Negli anni seguenti Dervla Murphy viaggia per il mondo, per lo più in Asia. Incarna uno stile essenziale, semplice, “in ascolto” dei luoghi e delle persone che incontra. Critica lʼatteggiamento dei viaggiatori zaino in spalla, che negli anni diventano più legati al contatto virtuale piuttosto che allʼaffidarsi tra di loro, come fa lei.
Le sue avventure sono poco costose, finanziate con i proventi dei libri che pubblica. Produce anche articoli per riviste e quotidiani. Nel 1966 intervista Freya Stark, esploratrice e suo idolo letterario. Tiene conferenze, sostiene cause politiche e ambientaliste, supporta Save the Children, la British charity for sustainable travel e lʼImmrama Festival sulla scrittura di viaggio di Lismore.

Nobody’s wife

Non si è mai sposata. «Mi vedevo come una persona troppo volitiva, egocentrica e arrogante per avere successo nello stato coniugale. Cʼè una grande differenza tra lʼessere un buon amico ‒ o una buona padrona ‒ e l’essere una buona moglie. Fintanto che le persone come me sono libere possono sembrare infinitamente pazienti, comprensive, allegre, persino altruiste. Ma privale della loro libertà e tutto diventa aspro». Nel suo caso nemmeno un matrimonio combinato lʼavrebbe fatta felice quanto lo è stata da nubile.
Nel 1968 dà alla luce Rachel Murphy, frutto della relazione con un editore famoso, brillante e sposato. Dervla la alleva da sola, scrivendo recensioni di libri per vivere. Quando riprende a viaggiare, cinque anni dopo, la porta con sé. Non rinuncia per questo al suo stile avventuroso e anzi, nota che insieme alla bambina le popolazioni locali la accolgono con più facilità.

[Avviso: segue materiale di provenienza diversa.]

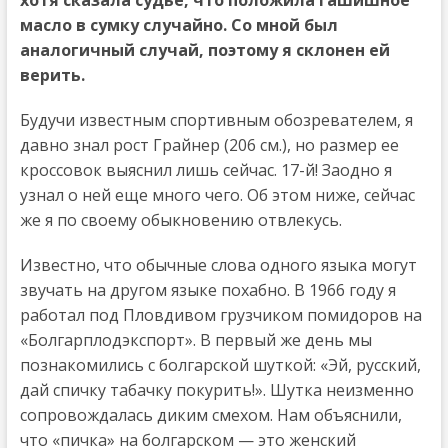
масло в сумку случайно. Со мной был
аналогичный случай, поэтому я склонен ей
верить.
Будучи известным спортивным обозревателем, я
давно знал рост Грайнер (206 см.), но размер ее
кроссовок выяснил лишь сейчас. 17-й! Заодно я
узнал о ней еще много чего. Об этом ниже, сейчас
же я по своему обыкновению отвлекусь.
Известно, что обычные слова одного языка могут
звучать на другом языке похабно. В 1966 году я
работал под Пловдивом грузчиком помидоров на
«Болгарплодэкспорт». В первый же день мы
познакомились с болгарской шуткой: «Эй, русский,
дай спичку табачку покурить!». Шутка неизменно
сопровождалась диким смехом. Нам объяснили,
что «пичка» на болгарском — это женский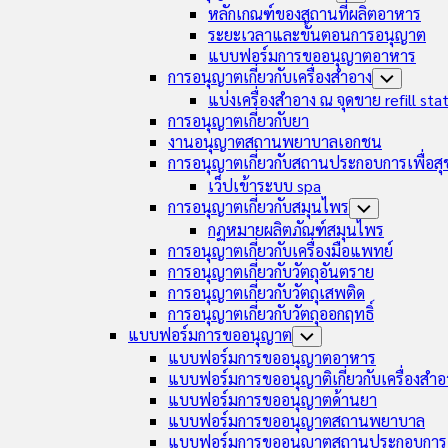
Menu
Child
หลักเกณฑ์ของสถานที่ผลิตอาหาร
Menu
ระยะเวลาและขั้นตอนการอนุญาต
แบบฟอร์มการขออนุญาตอาหาร
การอนุญาตเกี่ยวกับเครื่องสำอาง
Toggle
Child
แบ่งเครื่องสำอาง ณ จุดขาย refill sta
Menu
การอนุญาตเกี่ยวกับยา
งานอนุญาตสถานพยาบาลเอกชน
การอนุญาตเกี่ยวกับสถานประกอบการเพื่อส
เว็ปเข้าระบบ spa
การอนุญาตเกี่ยวกับสมุนไพร
Toggle
Child
กฏหมายผลิตภัณฑ์สมุนไพร
Menu
การอนุญาตเกี่ยวกับเครื่องมือแพทย์
การอนุญาตเกี่ยวกับวัตถุอันตราย
การอนุญาตเกี่ยวกับวัตถุเสพติด
การอนุญาตเกี่ยวกับวัตถุออกฤทธิ์
แบบฟอร์มการขออนุญาต
Toggle
Child
แบบฟอร์มการขออนุญาตอาหาร
Menu
แบบฟอร์มการขออนุญาติเกี่ยวกับเครื่องสำอ
แบบฟอร์มการขออนุญาตด้านยา
แบบฟอร์มการขออนุญาตสถานพยาบาล
แบบฟอร์มการขออนุญาตสถานประกอบการเ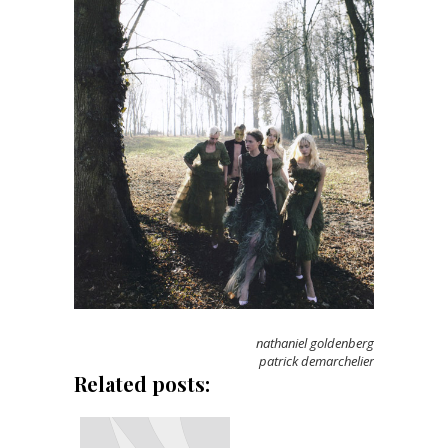
nathaniel goldenberg
patrick demarchelier
Related posts: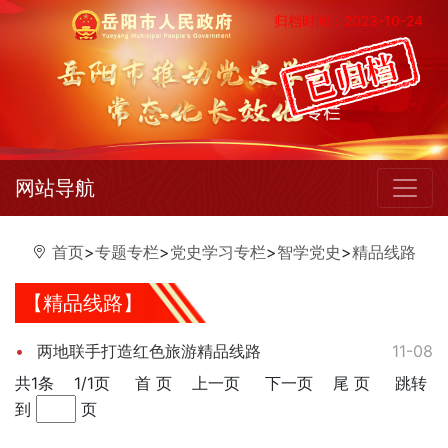
归档时间：2023-10-24
网站导航
首页
>
专题专栏
>
党史学习专栏
>
智学党史
>
精品线路
【精品线路】
两地联手打造红色旅游精品线路
11-08
共1条
1/1页
首 页
上一页
下一页
尾 页
跳转
到
页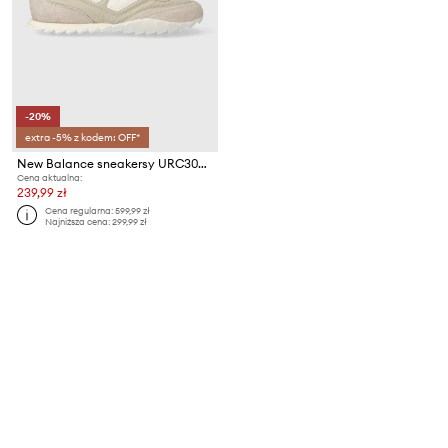
-20%
extra -5% z kodem: OFF*
New Balance sneakersy URC30ET
Cena aktualna:
239,99 zł
Cena regularna:
599,99 zł
Najniższa cena:
299,99 zł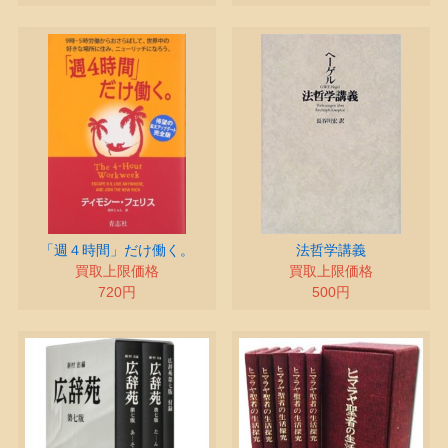
「週４時間」だけ働く。
法哲学講義
買取上限価格
買取上限価格
720円
500円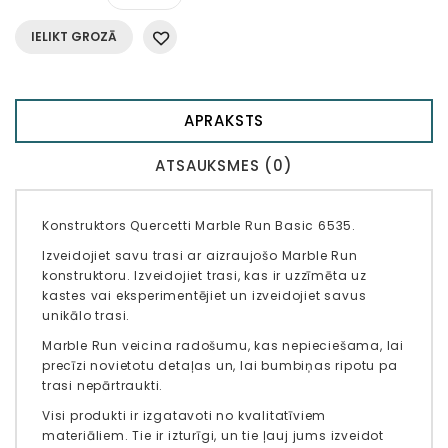
IELIKT GROZĀ
APRAKSTS
ATSAUKSMES (0)
Konstruktors Quercetti Marble Run Basic 6535.
Izveidojiet savu trasi ar aizraujošo Marble Run
konstruktoru. Izveidojiet trasi, kas ir uzzīmēta uz
kastes vai eksperimentējiet un izveidojiet savus
unikālo trasi.
Marble Run veicina radošumu, kas nepieciešama, lai
precīzi novietotu detaļas un, lai bumbiņas ripotu pa
trasi nepārtraukti.
Visi produkti ir izgatavoti no kvalitatīviem
materiāliem. Tie ir izturīgi, un tie ļauj jums izveidot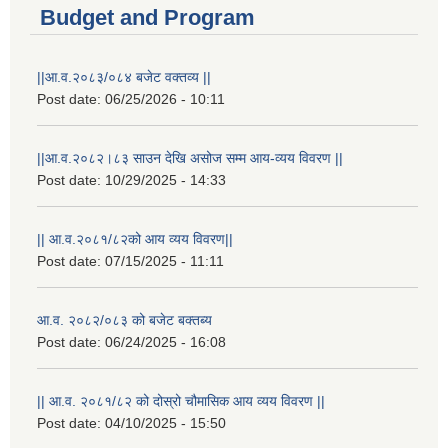
Budget and Program
||आ.व.२०८३/०८४ बजेट वक्तव्य ||
Post date:
06/25/2026 - 10:11
||आ.व.२०८२।८३ साउन देखि असोज सम्म आय-व्यय विवरण ||
Post date:
10/29/2025 - 14:33
|| आ.व.२०८१/८२को आय व्यय विवरण||
Post date:
07/15/2025 - 11:11
आ.व. २०८२/०८३ को बजेट बक्तब्य
Post date:
06/24/2025 - 16:08
|| आ.व. २०८१/८२ को दोस्रो चौमासिक आय व्यय विवरण ||
Post date:
04/10/2025 - 15:50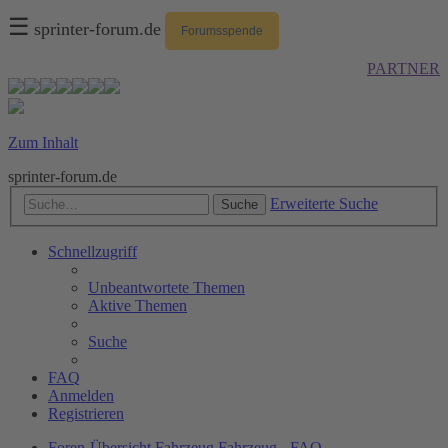
☰
sprinter-forum.de
Forumsspende
PARTNER
Zum Inhalt
sprinter-forum.de
Erweiterte Suche
Suche
Schnellzugriff
Unbeantwortete Themen
Aktive Themen
Suche
FAQ
Anmelden
Registrieren
Foren-Übersicht
Fahrzeug
Fahrzeug - FAQ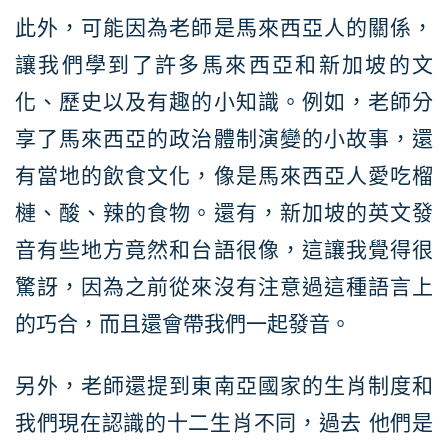
此外，可能因為老師是馬來西亞人的關係，
讓我們學到了許多馬來西亞和新加坡的文
化、歷史以及有趣的小知識。例如，老師分
享了馬來西亞的政治體制演變的小故事，還
有當地的飲食文化，像是馬來西亞人愛吃榴
槤、酸、辣的食物。還有，新加坡的英文發
音有些地方竟然和台語很像，這讓我覺得很
驚訝，因為之前從來沒有注意過這種語言上
的巧合，而且還會帶我們一起發音。
另外，老師還提到東南亞國家的生肖制度和
我們現在認識的十二生肖不同，過去 他們是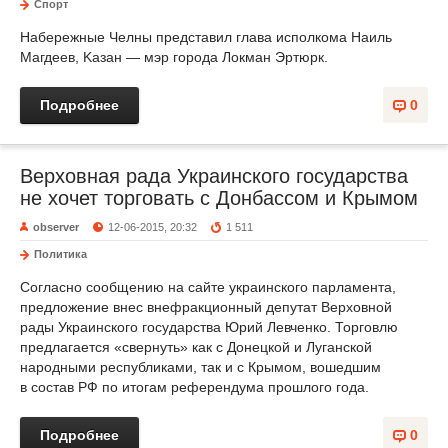
Спорт
Набережные Челны представил глава исполкома Наиль
Магдеев, Kaзaн — мэр города Локман Эртюрк.
Подробнее
0
Верховная рада Украинского государства
не хочет торговать с Донбассом и Крымом
observer
12-06-2015, 20:32
1 511
Политика
Согласно сообщению на сайте украинского парламента,
предложение внес внефракционный депутат Верховной
рады Украинского государства Юрий Левченко. Торговлю
предлагается «свернуть» как с Донецкой и Луганской
народными республиками, так и с Крымом, вошедшим
в состав РФ по итогам референдума прошлого года.
Подробнее
0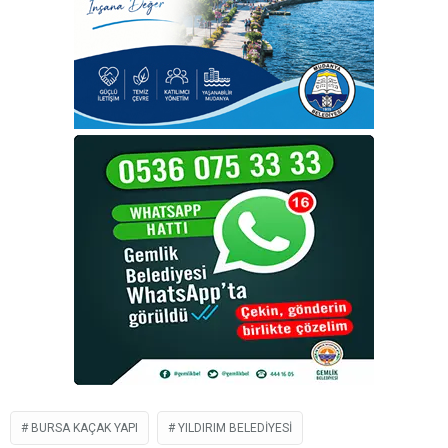
BURSA KAÇAK YAPI
YILDIRIM BELEDIYESI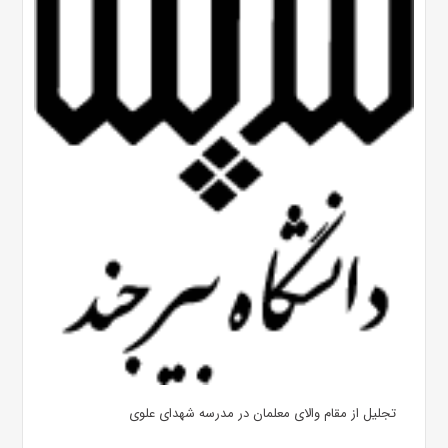
تجلیل از مقام والای معلمان در مدرسه شهدای علوی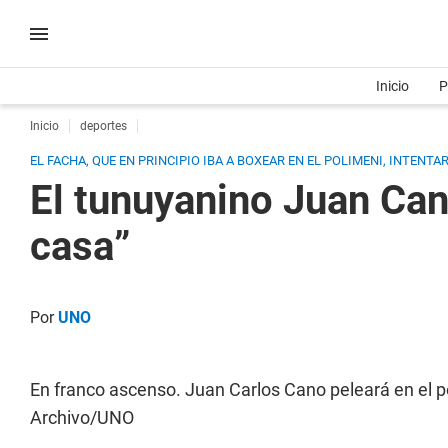
Inicio
P
Inicio
deportes
EL FACHA, QUE EN PRINCIPIO IBA A BOXEAR EN EL POLIMENI, INTENT
El tunuyanino Juan Can
casa”
Por
UNO
En franco ascenso. Juan Carlos Cano peleará en el p
Archivo/UNO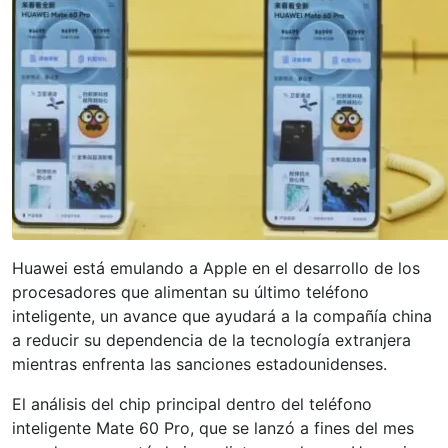
Huawei está emulando a Apple en el desarrollo de los
procesadores que alimentan su último teléfono
inteligente, un avance que ayudará a la compañía china
a reducir su dependencia de la tecnología extranjera
mientras enfrenta las sanciones estadounidenses.
El análisis del chip principal dentro del teléfono
inteligente Mate 60 Pro, que se lanzó a fines del mes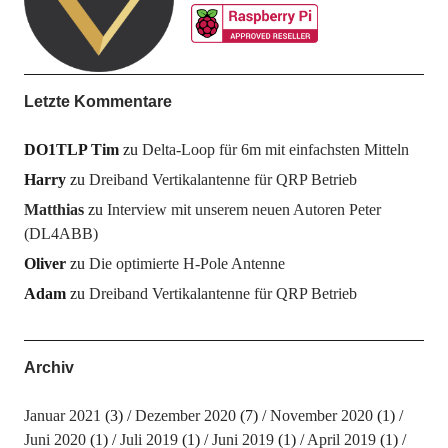
Letzte Kommentare
DO1TLP Tim
zu
Delta-Loop für 6m mit einfachsten Mitteln
Harry
zu
Dreiband Vertikalantenne für QRP Betrieb
Matthias
zu
Interview mit unserem neuen Autoren Peter
(DL4ABB)
Oliver
zu
Die optimierte H-Pole Antenne
Adam
zu
Dreiband Vertikalantenne für QRP Betrieb
Archiv
Januar 2021
(3)
Dezember 2020
(7)
November 2020
(1)
Juni 2020
(1)
Juli 2019
(1)
Juni 2019
(1)
April 2019
(1)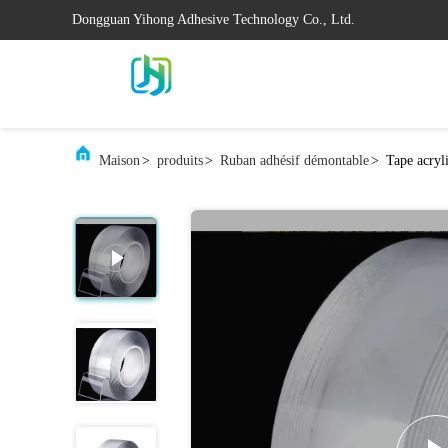
Dongguan Yihong Adhesive Technology Co., Ltd.
Maison
>
produits
>
Ruban adhésif démontable
>
Tape acryli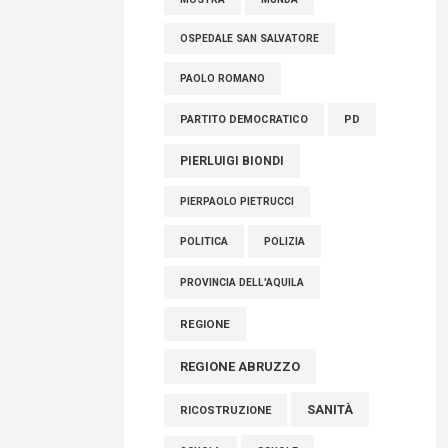
OSPEDALE SAN SALVATORE
PAOLO ROMANO
PARTITO DEMOCRATICO
PD
PIERLUIGI BIONDI
PIERPAOLO PIETRUCCI
POLITICA
POLIZIA
PROVINCIA DELL'AQUILA
REGIONE
REGIONE ABRUZZO
SANITÀ
RICOSTRUZIONE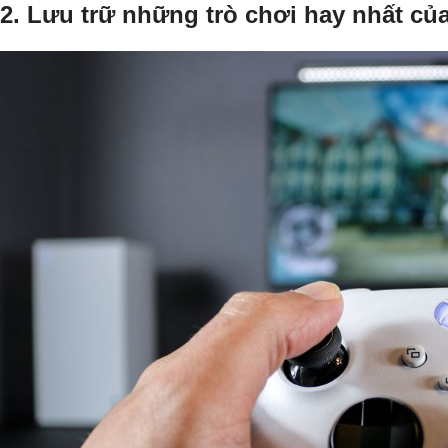
2. Lưu trữ những trò chơi hay nhất củ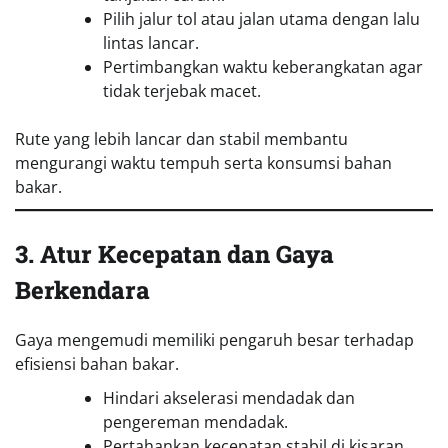
Pilih jalur tol atau jalan utama dengan lalu
lintas lancar.
Pertimbangkan waktu keberangkatan agar
tidak terjebak macet.
Rute yang lebih lancar dan stabil membantu
mengurangi waktu tempuh serta konsumsi bahan
bakar.
3. Atur Kecepatan dan Gaya
Berkendara
Gaya mengemudi memiliki pengaruh besar terhadap
efisiensi bahan bakar.
Hindari akselerasi mendadak dan
pengereman mendadak.
Pertahankan kecepatan stabil di kisaran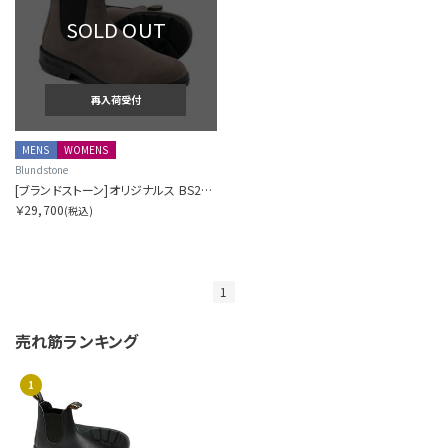
SOLD OUT
再入荷受付
MENS
WOMENS
Blundstone
[ブランドストーン]オリジナルス BS2407
￥29,700
(税込)
1
売れ筋ランキング
1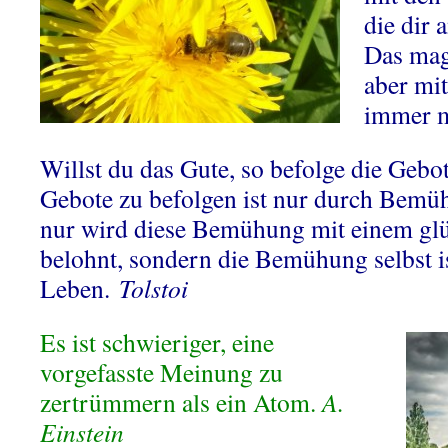
die dir
Das mag
aber mit
immer 
Willst du das Gute, so befolge die Gebot
Gebote zu befolgen ist nur durch Bemü
nur wird diese Bemühung mit einem gl
belohnt, sondern die Bemühung selbst i
Leben.
Tolstoi
Es ist schwieriger, eine
vorgefasste Meinung zu
zertrümmern als ein Atom.
A.
Einstein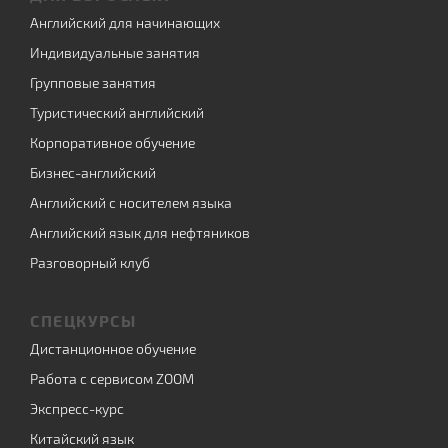
Английский для начинающих
Индивидуальные занятия
Групповые занятия
Туристический английский
Корпоративное обучение
Бизнес-английский
Английский с носителем языка
Английский язык для нефтяников
Разговорный клуб
СПЕЦКУРСЫ
Дистанционное обучение
Работа с сервисом ZOOM
Экспресс-курс
Китайский язык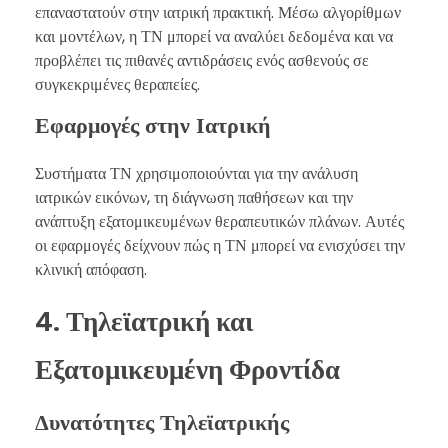
επαναστατούν στην ιατρική πρακτική. Μέσω αλγορίθμων
και μοντέλων, η ΤΝ μπορεί να αναλύει δεδομένα και να
προβλέπει τις πιθανές αντιδράσεις ενός ασθενούς σε
συγκεκριμένες θεραπείες.
Εφαρμογές στην Ιατρική
Συστήματα ΤΝ χρησιμοποιούνται για την ανάλυση
ιατρικών εικόνων, τη διάγνωση παθήσεων και την
ανάπτυξη εξατομικευμένων θεραπευτικών πλάνων. Αυτές
οι εφαρμογές δείχνουν πώς η ΤΝ μπορεί να ενισχύσει την
κλινική απόφαση.
4. Τηλεϊατρική και
Εξατομικευμένη Φροντίδα
Δυνατότητες Τηλεϊατρικής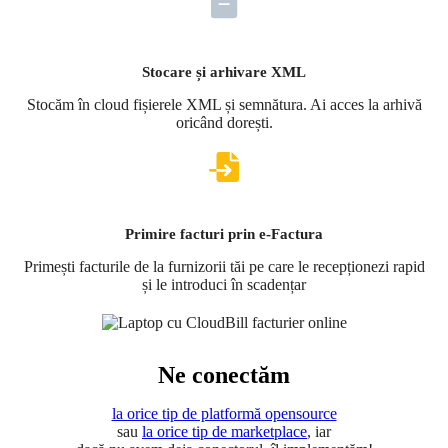
Stocare și arhivare XML
Stocăm în cloud fișierele XML și semnătura. Ai acces la arhivă
oricând dorești.
Primire facturi prin e-Factura
Primești facturile de la furnizorii tăi pe care le recepționezi rapid
și le introduci în scadențar
Ne conectăm
la orice tip de platformă opensource
sau
la orice tip de marketplace
, iar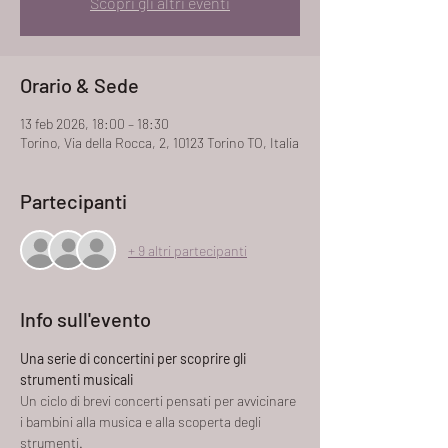
Scopri gli altri eventi
Orario & Sede
13 feb 2026, 18:00 – 18:30
Torino, Via della Rocca, 2, 10123 Torino TO, Italia
Partecipanti
+ 9 altri partecipanti
Info sull'evento
Una serie di concertini per scoprire gli 
strumenti musicali
Un ciclo di brevi concerti pensati per avvicinare 
i bambini alla musica e alla scoperta degli 
strumenti.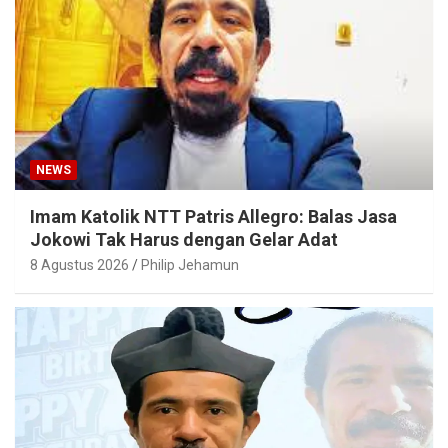
NEWS
Imam Katolik NTT Patris Allegro: Balas Jasa
Jokowi Tak Harus dengan Gelar Adat
8 Agustus 2026
Philip Jehamun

Popoli vicini e conflitti politici rimangono al centro dei suoi racconti. Non a caso il libro più recente, pubblicato nel 2015, descrive i suoi viaggi tra Israele e Palestina.
Una giornalista ha scritto che Dervla è «unʼidealista che intende viaggiare e scrivere ciò che vede fino a cadere letteralmente a terra stecchita» (“until she quite literally drops in her tracks”).

Dervla se la gode ancora

Oggi, a quasi novantʼanni, la nostra Donna non se la sente più di allontanarsi da casa. Ma si dice ‒ e chissà che sia vero ‒ che a Lismore ci si possa avventurare alla ricerca di tesori leggendari. Sembra che basti percorrere una certa stradina e poi arrivare alla fine di un viottolo. Una volta arrivati accanto a una certa scaletta si può incontrare una certa pietra. Se ci si avvicina e si guarda bene, proprio lì sotto, a volte si nasconde un penny nuovo di zecca.